If you want to sign your packages with a server certificate different from the one you used for the initial Orchestrator configuration, you must export all your packages and change the Orchestrator database.

This workflow describes the process to change the self-signed certificate.

1

Export all your packages by using the Orchestrator client.

a

Click the Packages view in the Orchestrator client.

b

Right-click the package to export and select Export package.

c

Browse to select a location to save the package to and click Open.

d

Leave the View content, Re-Packageable, and Edit element options selected.

Caution

Do not sign the package with your current certificate. You must not encrypt the package. When you delete the certificate database, the private key is lost and the contents of the exported package become unavailable.

e

(Optional) Deselect the Export version history check box if you do not want to export the version history.

f

Click Save.

2

Create a new database and configure Orchestrator to work with it.

For more information about setting up the Orchestrator database, see Configure the Database Connection.

3

(Optional) Export the Orchestrator configuration to back up your configuration data in case you want to use the old database and the old SSL certificate.

You can export the Orchestrator configuration by using the Orchestrator configuration interface. For more information, see Export the Orchestrator Configuration.

4

(Optional) Back up your database if you want to retain the old data.

The database that you bind Orchestrator to must not contain records in the vmo_keystore table.

5

Create a new self-signed certificate or import a server certificate signed by a certification authority.

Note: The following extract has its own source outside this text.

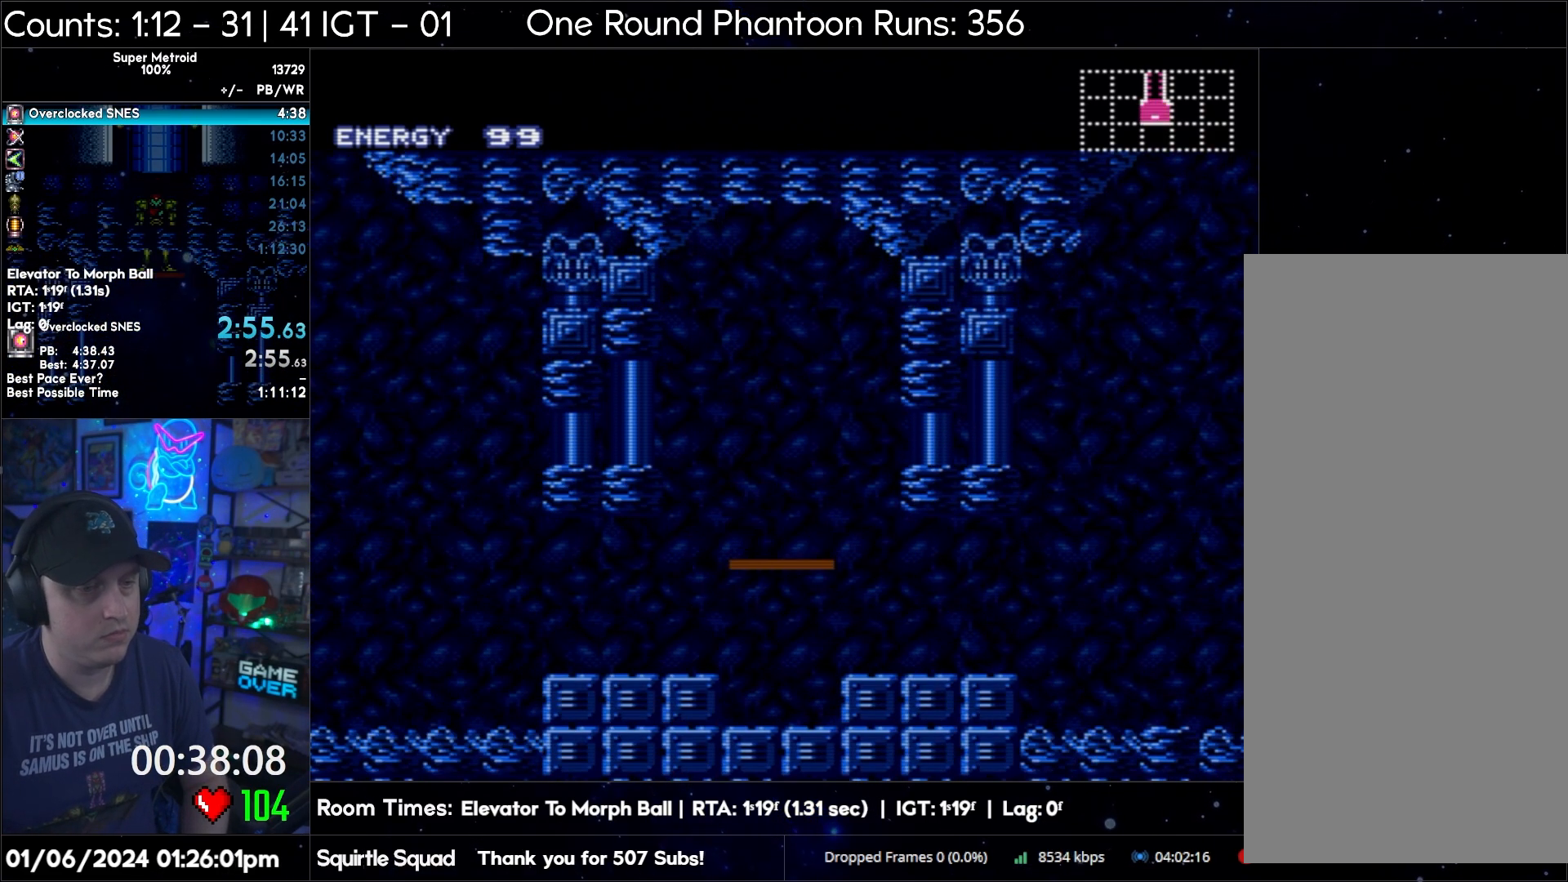
{"buttons": ["A", "Y", "L1", "DPAD_LEFT"], "events": []}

You can create and import self-signed certificates by using the Orchestrator configuration interface. For more information, see Server Certificate.

6

Configure your license settings.

You can configure the license settings from the Orchestrator configuration interface. For more information, see Import the vCenter Server License.

7

Reinstall the default Orchestrator plug-ins.

a

On the Orchestrator configuration interface, click the Troubleshooting tab.

b

Click the Reset current version link.

8

Restart the Orchestrator server.

a

On the Orchestrator configuration interface, click the Startup options.

b

Click the Restart service link.

9

Reimport your packages.

a

Click the Packages view in the Orchestrator client.

b

From the drop-down menu, select Import package.

c

Browse to select the package to import and click Open.

d

Click Import or Import and trust provider.

e

Click Import checked elements.

The server certificate change is effective at the next package export.